Re: [PATCH 12/12] PCI/pciehp: Use device managed allocations

Bjorn Helgaas <helgaas@xxxxxxxxxx> · Mon, 24 Sep 2018 18:43:07 -0500

On Sat, Sep 22, 2018 at 08:10:57PM +0200, Lukas Wunner wrote:
> On Tue, Sep 18, 2018 at 05:58:48PM -0600, Keith Busch wrote:
> > --- a/drivers/pci/hotplug/pciehp_core.c
> > +++ b/drivers/pci/hotplug/pciehp_core.c

> >  	/* Installs the interrupt handler */
> > -	retval = request_threaded_irq(irq, pciehp_isr, pciehp_ist,
> > -				      IRQF_SHARED, MY_NAME, ctrl);
> > +	retval = devm_request_threaded_irq(&ctrl->pcie->device, irq, pciehp_isr,
> > +					   pciehp_ist, IRQF_SHARED, MY_NAME,
> > +					   ctrl);
> 
> While using devm_kzalloc() for the "ops" and "ctrl" allocations is fine,
> using devm_request_threaded_irq() is *not* because it allows a
> use-after-free of the hotplug_slot_name():
> 
> With your patch the teardown order becomes:
>   pci_hp_del(&ctrl->hotplug_slot);       # After this user space can no longer
>                                          # issue enable/disable requests (but
>                                          # ->reset_slot() is still possible).
>   pcie_disable_notification();           # After this, the IRQ thread is no
>                                          # longer woken because of slot events.
>   pci_hp_destroy(hotplug_slot);          # After this, hotplug_slot_name() must
>                                          # no longer be called.
>   cancel_delayed_work_sync(&slot->work); # After this, the IRQ thread is no
>                                          # longer woken by the button_work.
> 
> What can happen here is the button_work gets scheduled before it is
> canceled, it wakes up the IRQ thread, the IRQ thread brings up or
> down the slot and prints messages to the log which include the
> hotplug_slot_name(), leading to a use-after-free.
> 
> This cannot happen with what's in v4.19 or on the pci/hotplug branch
> because the IRQ is released right after the call to pci_hp_del().
> If the button_work happens to be scheduled afterwards, it will call
> irq_wake_thread(ctrl->pcie->irq, ctrl).  Now if you look at the
> implementation of irq_wake_thread(), it iterates over all the
> actions of the IRQ (in case it's shared by multiple devices) and
> finds the action which matches the ctrl pointer.  But because we've
> already released the IRQ at that point, it won't find the IRQ action
> and just return.  So irq_wake_thread() essentially becomes a no-op.
> 
> The teardown order is very meticulously designed, I went over it
> dozens of times to ensure it's bullet-proof.  The IRQ really has to
> be released at exactly the right time and using a device-managed IRQ
> breaks the correct order I'm afraid.

Thanks for the very detailed analysis!  

This seems like a very subtle issue that we're likely to trip over
again.  I assume most drivers can use device-managed IRQs safely, but
it's a problem here because of the extra complexity around
hotplug_slot?  Is there some way we can make it less subtle, e.g., by
moving the slot cleanup into the pci_destroy_dev() path or something?

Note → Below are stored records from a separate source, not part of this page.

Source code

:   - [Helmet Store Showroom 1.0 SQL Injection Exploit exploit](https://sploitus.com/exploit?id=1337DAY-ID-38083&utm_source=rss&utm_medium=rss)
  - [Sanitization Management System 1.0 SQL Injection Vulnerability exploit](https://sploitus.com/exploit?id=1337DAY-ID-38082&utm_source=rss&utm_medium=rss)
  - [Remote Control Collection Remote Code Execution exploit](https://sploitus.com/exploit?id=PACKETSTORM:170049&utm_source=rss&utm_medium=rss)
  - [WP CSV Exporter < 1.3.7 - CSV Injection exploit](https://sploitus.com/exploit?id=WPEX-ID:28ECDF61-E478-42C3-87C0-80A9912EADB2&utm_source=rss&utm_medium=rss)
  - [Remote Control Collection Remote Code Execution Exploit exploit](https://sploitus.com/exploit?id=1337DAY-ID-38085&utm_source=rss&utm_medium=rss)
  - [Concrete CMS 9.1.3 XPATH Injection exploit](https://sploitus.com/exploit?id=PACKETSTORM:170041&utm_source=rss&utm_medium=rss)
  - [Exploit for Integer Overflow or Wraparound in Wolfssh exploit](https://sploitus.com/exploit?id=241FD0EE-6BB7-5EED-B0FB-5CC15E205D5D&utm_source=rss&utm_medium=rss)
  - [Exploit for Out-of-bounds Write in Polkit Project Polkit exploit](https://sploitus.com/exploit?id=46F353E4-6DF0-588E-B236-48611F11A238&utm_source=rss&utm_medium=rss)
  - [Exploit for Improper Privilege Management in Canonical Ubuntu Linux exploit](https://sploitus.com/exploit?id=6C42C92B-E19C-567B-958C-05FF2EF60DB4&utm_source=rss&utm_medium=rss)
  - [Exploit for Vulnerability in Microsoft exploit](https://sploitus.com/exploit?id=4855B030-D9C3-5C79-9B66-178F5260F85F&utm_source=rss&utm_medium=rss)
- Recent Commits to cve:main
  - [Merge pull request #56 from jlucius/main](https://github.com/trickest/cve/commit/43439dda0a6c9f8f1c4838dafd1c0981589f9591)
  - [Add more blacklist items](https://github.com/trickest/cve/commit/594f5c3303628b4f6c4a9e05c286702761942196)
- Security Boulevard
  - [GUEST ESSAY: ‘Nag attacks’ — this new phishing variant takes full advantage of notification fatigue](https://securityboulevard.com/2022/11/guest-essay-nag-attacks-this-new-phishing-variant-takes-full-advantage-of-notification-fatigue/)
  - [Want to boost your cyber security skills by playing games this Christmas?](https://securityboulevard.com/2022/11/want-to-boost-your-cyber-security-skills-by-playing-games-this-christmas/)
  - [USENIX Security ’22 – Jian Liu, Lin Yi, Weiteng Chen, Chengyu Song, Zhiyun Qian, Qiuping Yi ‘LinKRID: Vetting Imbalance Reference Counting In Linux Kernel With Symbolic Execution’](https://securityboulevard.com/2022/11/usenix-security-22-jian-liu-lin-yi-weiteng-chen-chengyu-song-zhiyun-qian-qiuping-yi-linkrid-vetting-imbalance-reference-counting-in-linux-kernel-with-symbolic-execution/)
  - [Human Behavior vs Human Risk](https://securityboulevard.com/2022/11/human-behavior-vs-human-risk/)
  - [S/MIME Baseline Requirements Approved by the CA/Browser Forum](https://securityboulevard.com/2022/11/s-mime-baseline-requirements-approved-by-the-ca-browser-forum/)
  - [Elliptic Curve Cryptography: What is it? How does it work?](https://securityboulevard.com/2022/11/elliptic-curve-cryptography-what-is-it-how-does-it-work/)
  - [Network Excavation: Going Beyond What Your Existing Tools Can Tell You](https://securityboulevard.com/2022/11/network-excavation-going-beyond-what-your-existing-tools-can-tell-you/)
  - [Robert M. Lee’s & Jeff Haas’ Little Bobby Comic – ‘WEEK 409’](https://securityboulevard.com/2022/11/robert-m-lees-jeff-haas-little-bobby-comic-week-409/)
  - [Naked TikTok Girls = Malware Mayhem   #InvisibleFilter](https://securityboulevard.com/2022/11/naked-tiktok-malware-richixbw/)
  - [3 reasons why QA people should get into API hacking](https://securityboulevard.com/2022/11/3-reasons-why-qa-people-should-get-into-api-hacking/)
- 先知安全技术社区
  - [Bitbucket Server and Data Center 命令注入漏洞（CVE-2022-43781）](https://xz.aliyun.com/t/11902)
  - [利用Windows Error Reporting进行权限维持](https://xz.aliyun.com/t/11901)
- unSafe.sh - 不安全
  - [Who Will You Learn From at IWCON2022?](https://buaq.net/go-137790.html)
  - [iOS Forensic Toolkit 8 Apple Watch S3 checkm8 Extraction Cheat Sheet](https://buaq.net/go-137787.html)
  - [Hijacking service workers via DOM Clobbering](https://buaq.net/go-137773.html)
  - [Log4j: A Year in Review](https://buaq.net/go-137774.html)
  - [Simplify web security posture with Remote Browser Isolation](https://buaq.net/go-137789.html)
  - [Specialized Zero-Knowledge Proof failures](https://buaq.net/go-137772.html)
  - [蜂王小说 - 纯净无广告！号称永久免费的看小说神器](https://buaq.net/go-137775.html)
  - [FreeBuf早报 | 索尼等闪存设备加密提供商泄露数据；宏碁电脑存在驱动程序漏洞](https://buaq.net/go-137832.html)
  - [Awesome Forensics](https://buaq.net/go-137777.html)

Is there some value we get from having both struct hotplug_slot and
struct pci_slot?

> While I had thought of using devm_kzalloc(), I also knew that Bjorn
> wants to get rid of portdrv and I didn't want to make any changes that
> might constrain the future design of portdrv.  Right now, portdrv
> creates a sub-device for each service and service drivers bind to it.
> An alternative design could either be a single driver that binds to
> ports and handles all services at once (probably wouldn't be all that
> different to the current situation), or no driver would be bound to
> ports and the functionality of the port services would be handled
> within the core.  In either case we have the pci_dev of the port to
> attach the device-managed allocations to, so I suppose using
> devm_kzalloc() here isn't constraining us all that much, hence
> seems fine.

I'd *like* to get rid of portdrv, but I don't see a clear path to do
that yet, so it might be impractical.  One reason I don't like it is
that only one driver can bind to a device, so portdrv prevents us from
having drivers for device-specific bridge features like performance
monitors.  For that reason, I'd like to have the architected services
handled directly in the core.

Bjorn